The Government also planned to pay down debt faster and would trim new budget spending by a further $300 million in its 2011 budget. That would leave just $800m to $900m to cope with wage pressures and burgeoning cost pressures in health and education.

The last asset sales were during National's last term in government in 1990 and included Contact Energy and Auckland Airport.

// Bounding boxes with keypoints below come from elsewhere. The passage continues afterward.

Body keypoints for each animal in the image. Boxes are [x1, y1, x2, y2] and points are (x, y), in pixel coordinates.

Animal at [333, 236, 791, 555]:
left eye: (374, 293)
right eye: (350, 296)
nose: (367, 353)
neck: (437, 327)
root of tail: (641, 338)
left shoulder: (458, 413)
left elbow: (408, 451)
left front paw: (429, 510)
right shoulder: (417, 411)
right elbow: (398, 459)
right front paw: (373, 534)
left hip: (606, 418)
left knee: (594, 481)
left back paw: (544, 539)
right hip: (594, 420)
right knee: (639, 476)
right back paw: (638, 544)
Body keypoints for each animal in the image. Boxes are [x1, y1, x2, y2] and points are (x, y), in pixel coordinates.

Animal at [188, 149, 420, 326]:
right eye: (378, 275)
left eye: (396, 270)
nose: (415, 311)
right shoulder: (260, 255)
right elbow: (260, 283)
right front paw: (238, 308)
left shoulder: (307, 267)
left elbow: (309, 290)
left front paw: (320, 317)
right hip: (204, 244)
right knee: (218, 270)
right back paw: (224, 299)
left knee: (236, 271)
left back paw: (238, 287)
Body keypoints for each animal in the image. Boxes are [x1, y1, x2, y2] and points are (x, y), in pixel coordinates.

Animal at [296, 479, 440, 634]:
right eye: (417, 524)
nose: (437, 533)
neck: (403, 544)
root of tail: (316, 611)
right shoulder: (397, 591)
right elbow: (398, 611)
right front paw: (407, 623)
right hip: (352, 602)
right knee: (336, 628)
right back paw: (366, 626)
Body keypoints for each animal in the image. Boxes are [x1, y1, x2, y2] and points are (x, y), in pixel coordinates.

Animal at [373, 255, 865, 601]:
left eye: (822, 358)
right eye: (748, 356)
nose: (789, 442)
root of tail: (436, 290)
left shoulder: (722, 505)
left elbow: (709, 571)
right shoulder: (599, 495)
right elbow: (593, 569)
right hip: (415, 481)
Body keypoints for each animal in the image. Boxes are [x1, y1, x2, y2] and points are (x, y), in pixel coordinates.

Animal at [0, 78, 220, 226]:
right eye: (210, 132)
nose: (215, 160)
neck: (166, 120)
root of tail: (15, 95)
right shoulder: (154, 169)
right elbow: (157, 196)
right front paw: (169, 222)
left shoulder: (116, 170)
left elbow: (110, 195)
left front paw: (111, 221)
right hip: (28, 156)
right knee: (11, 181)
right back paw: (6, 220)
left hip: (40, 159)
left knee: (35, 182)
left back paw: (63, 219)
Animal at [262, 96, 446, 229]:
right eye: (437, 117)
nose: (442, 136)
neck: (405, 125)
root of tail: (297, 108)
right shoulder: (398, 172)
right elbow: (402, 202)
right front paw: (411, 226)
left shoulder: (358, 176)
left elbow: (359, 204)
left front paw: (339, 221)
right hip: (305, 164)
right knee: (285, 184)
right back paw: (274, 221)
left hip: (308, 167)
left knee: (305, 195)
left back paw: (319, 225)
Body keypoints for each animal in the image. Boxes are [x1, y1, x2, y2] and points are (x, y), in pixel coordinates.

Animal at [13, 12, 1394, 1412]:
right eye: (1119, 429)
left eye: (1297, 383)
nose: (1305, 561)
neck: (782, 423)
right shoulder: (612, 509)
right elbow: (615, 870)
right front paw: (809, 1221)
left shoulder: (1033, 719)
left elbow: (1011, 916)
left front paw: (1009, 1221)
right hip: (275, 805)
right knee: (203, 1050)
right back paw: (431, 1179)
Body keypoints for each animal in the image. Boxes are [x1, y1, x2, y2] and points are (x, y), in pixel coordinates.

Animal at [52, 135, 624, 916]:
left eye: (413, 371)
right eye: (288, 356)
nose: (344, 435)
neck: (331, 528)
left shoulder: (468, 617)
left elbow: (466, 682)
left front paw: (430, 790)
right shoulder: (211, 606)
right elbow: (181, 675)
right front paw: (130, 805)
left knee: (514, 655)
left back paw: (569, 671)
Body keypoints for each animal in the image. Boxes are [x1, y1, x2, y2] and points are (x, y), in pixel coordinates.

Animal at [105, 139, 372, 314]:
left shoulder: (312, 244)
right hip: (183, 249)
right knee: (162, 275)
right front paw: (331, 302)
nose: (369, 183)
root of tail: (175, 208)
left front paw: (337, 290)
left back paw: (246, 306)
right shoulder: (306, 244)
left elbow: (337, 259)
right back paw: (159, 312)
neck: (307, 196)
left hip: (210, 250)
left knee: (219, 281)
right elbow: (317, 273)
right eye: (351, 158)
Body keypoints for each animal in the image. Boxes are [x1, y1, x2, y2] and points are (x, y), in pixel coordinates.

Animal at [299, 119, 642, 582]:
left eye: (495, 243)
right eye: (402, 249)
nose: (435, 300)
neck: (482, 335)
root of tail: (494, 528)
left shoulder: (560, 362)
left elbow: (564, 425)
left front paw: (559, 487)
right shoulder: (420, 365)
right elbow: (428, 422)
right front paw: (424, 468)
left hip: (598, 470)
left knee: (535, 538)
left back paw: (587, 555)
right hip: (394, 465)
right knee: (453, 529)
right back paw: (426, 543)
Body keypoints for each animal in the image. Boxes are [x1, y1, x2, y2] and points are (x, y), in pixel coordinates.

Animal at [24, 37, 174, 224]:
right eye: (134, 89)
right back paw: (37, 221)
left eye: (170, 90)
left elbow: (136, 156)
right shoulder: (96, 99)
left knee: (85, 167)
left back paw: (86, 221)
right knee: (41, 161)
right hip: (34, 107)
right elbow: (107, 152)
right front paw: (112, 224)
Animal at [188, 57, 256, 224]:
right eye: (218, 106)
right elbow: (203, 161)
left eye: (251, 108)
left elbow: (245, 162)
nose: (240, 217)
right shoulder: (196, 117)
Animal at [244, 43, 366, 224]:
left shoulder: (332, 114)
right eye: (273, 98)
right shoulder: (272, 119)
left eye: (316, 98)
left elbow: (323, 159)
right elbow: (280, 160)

Billions of dollars were raised but asset sales became deeply unpopular after some former SOEs fell into foreign ownership and services were run down.

Labour finance spokesman David Cunliffe said National was "flogging off the family silver" to pay for last year's tax cuts.

"National's model of mixed ownership means that the wider public interest that should be an essential requirement in terms of running New Zealand's electricity system will be surrendered to private investors, many of whom will certainly not have New Zealand's best interests at heart," Cunliffe said. "Arguably `mixed ownership' is the worst of both worlds."

NZ First leader Winston Peters said the plan was disastrous and SOEs would end up in Chinese hands because China was one of the few countries with ready cash to invest in countries such as New Zealand.

But Key said the Government was having to borrow $300m a week and the country faced the risk of a credit downgrade because of its high levels of foreign indebtedness.

"I know the polling and the case that people don't necessarily like [asset sales]. But do they like the concept of interest rates going up? Do they like an economy that's all of a sudden getting controlled by a bailout?"